In contrast, the measurement of serum free light chain (sFLC) can be reproducibly and inexpensively assayed by straightforward nephelometry.2 Antibody production by B lymphocytes involves the assembly of an immunoglobulin molecule combining heavy and light chains. Under physiological conditions, light chains, either k or l, are produced in excess, pass through the serum transiently, and are excreted renally. In clonal B cell malignancies (such as CLL), certain lymphomas, and most notably multiple myeloma, clonality can be demonstrable by the appearance of an abnormal k/l ratio in the serum. In addition to confirming clonality, there has been recent interest in examining the utility of the serum free light chain ratio (sFLC k/l) as a prognostic marker for CLL.3,4

Identification of patients at risk for early disease progression facilitates the likelihood of tailored management in CLL. Abnormality of k and l serum-free light chain ratio [sFLC (k/l)] has been proposed as a straightforward prognostic factor in CLL. To determine if assessment of this ratio [sFLC (k/l)] is of added value to our existing prognositic factors, Morabito and colleagues analyzed clinical data and blood samples from 449 therapy-naïve patients evaluated throughout Italy. They found that an abnormal sFLC (k/l), along with CD38, ZAP-70, IGHV mutations, cytogenetics, and clinical stage, independently predict treatment-free survival (TFS). The investigators also introduced a new measure, the cumulative amount of clonal and nonclonal FLCs [sFLC (k+l)], and found that when in excess of 60.6 mg/mL, this measure is associated with cytogenetic risk and significantly predicts short TFS.

Commentary

Approximately 50% of CLL patients display an abnormal sFLC (k/l) and/or elevated levels of clonally unrestricted k or l sFLC. In their analysis of a large cohort (n = 449) of untreated CLL patients for the panel of established CLL biomarkers, the investigators document that sFLC(k/l) and sFLC absolute (summed k+l) levels are distinct prognostic variables in CLL. Although abnormal sFLC(k/l) was associated with parameters reflecting disease aggressiveness (i.e., stage, CD38/ZAP-70, IGHV mutations) and independently predicted TFS, it did not correlate with cytogenetic risk. In contrast, unfavorable cytogenetics were associated with the quantitative sum of k and l serum levels. Accordingly, they demonstrate the prognostic value of an abnormal sFLC(k/l) becomes irrelevant if the sFLC(k+l) value is above the threshold value of (60.6 mg/mL). In contrast, by multivariate analysis, sFLC(k+l) more than 60.6 mg/mL was demonstrated as a strong predictor of TFS together with ZAP-70, staging, and cytogenetics, whereas CD38, IGHV mutations, and sFLC(k/l) abnormalities lost their prognostic power. A straightforward model, including sFLC(k+l) more than 60.6 mg/mL, Binet staging, ZAP-70, and cytogenetics, was validated to accurately predict time to treatment requirement in untreated CLL patients.

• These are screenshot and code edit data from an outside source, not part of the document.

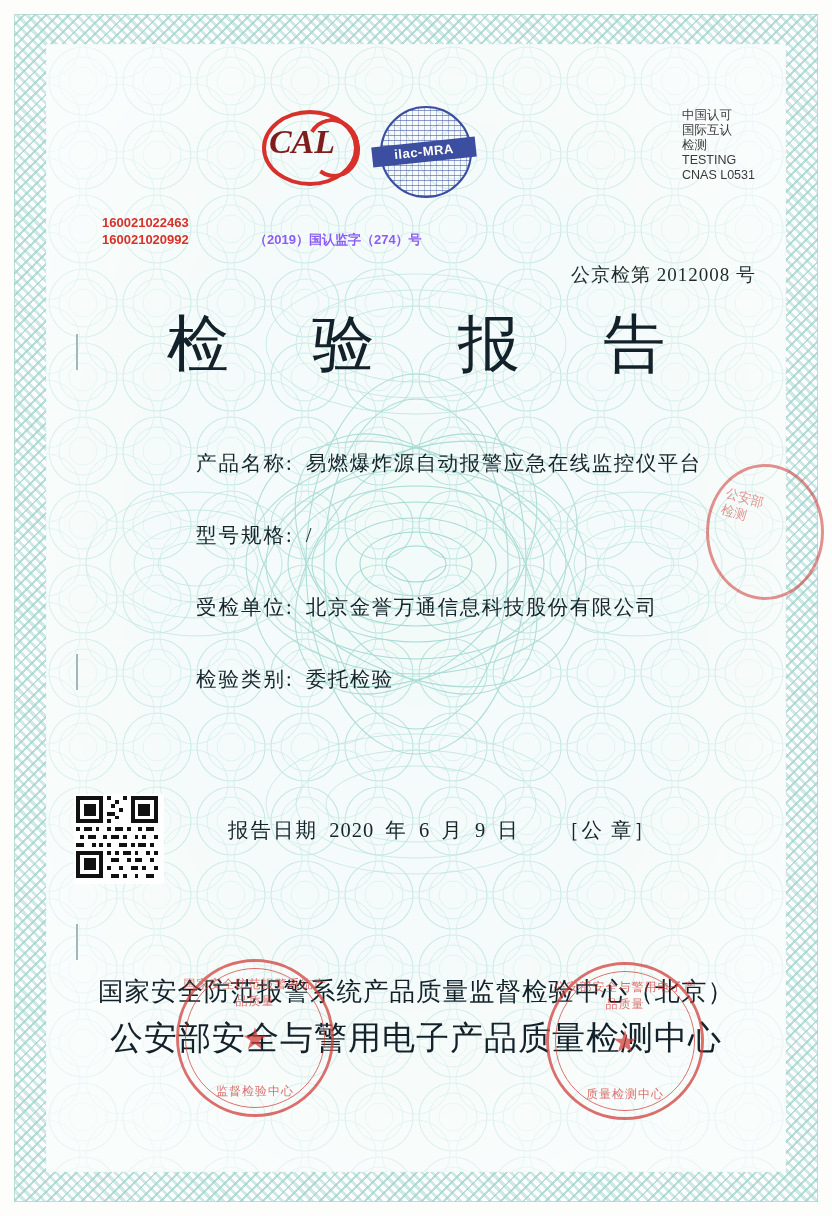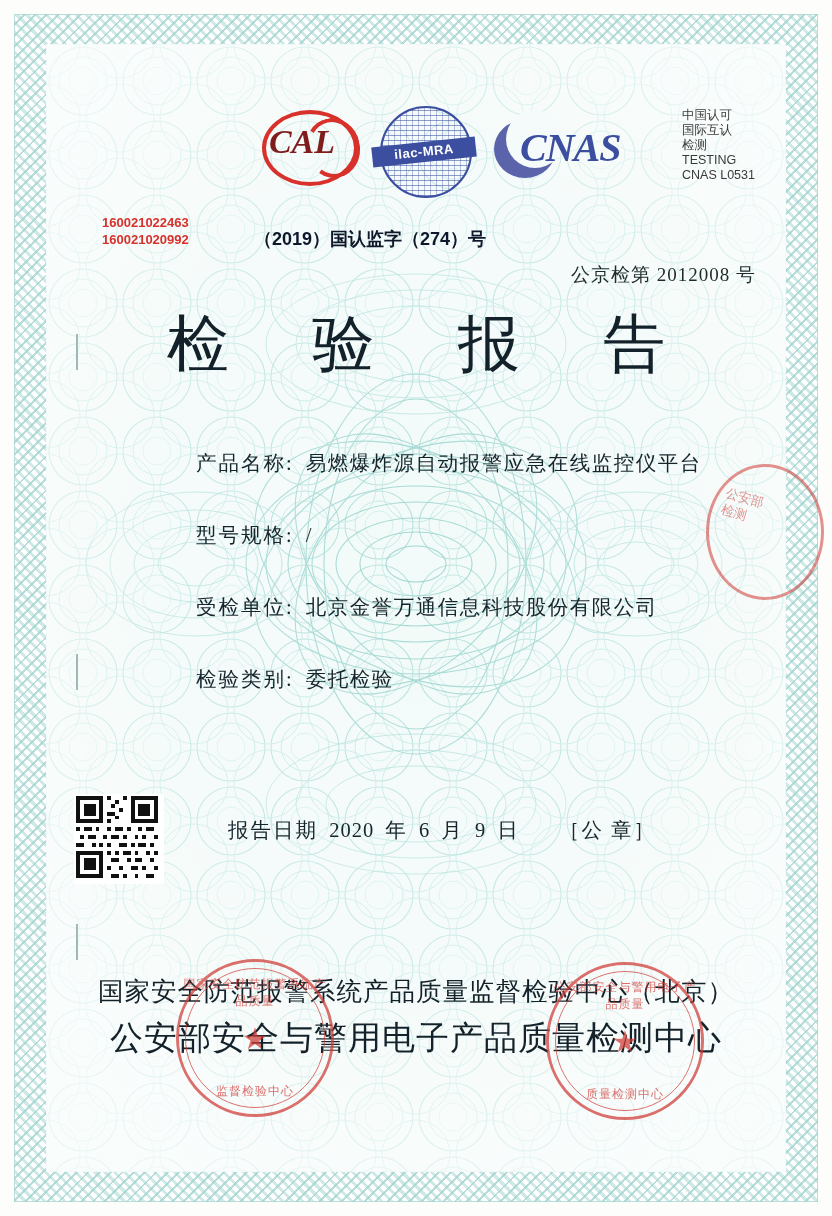--- a/index.html
+++ b/index.html
@@ -213,22 +213,22 @@
     position: absolute;
     left: 56px; top: 170px;
     width: 400px;
     color: #d8302a;
     font-family: "Liberation Sans", sans-serif;
     font-weight: bold;
     font-size: 13px;
     line-height: 17px;
   }
   .certnums .gov {
-    color: #0f172a;
-    font-size: 18px;
+    color: #8b5cf6;
+    font-size: 13px;
   }
 
   .report-no {
     position: absolute;
     right: 30px; top: 218px;
     font-size: 19px;
     color: #1e2a2a;
     letter-spacing: 1px;
   }
 
@@ -441,24 +441,20 @@
         <div class="txt">CAL</div>
       </div>
 
       <div class="ilac">
         <div class="globe"></div>
         <div class="band">
           <span>ilac-MRA</span>
         </div>
       </div>
 
-      <div class="cnas">
-        <div class="lens"></div>
-        <div class="word">CNAS</div>
-      </div>
 
       <div class="cnas-text">
         <div class="cn">中国认可</div>
         <div class="cn">国际互认</div>
         <div class="cn">检测</div>
         <div>TESTING</div>
         <div>CNAS L0531</div>
       </div>
     </div>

Thus, determination of serum light chains is a useful and inexpensive adjunct to the initial evaluation of CLL patients. An abnormal k/l ratio indicates clonality and offers prognostic information. Of note, if the total quantitative serum light chain (k+l) exceeds the 60.6 mg/mL threshold, there is likely to be a threshold that is highly predictive of a short interval before treatment will be required.

References

1. Zenz T, et al. Moving from prognostic to predictive factors in chronic lymphocytic leukaemia (CLL). Best practice & research. Clinical Haematol 2010;23:71-84.

2. Bradwell AR, et al. Highly sensitive, automated immunoassay for immunoglobulin free light chains in serum and urine. Clin Chem 2001;47:673-680.

3. Pratt G, et al. Abnormal serum free light chain ratios are associated with poor survival and may reflect biological subgroups in patients with chronic lymphocytic leukaemia. Br J Haematol 2009;144:217-222.

4. Yegin ZA, et al. Free light chain: A novel predictor of adverse outcome in chronic lymphocytic leukemia. Eur J Haematol 2010;84:406-411.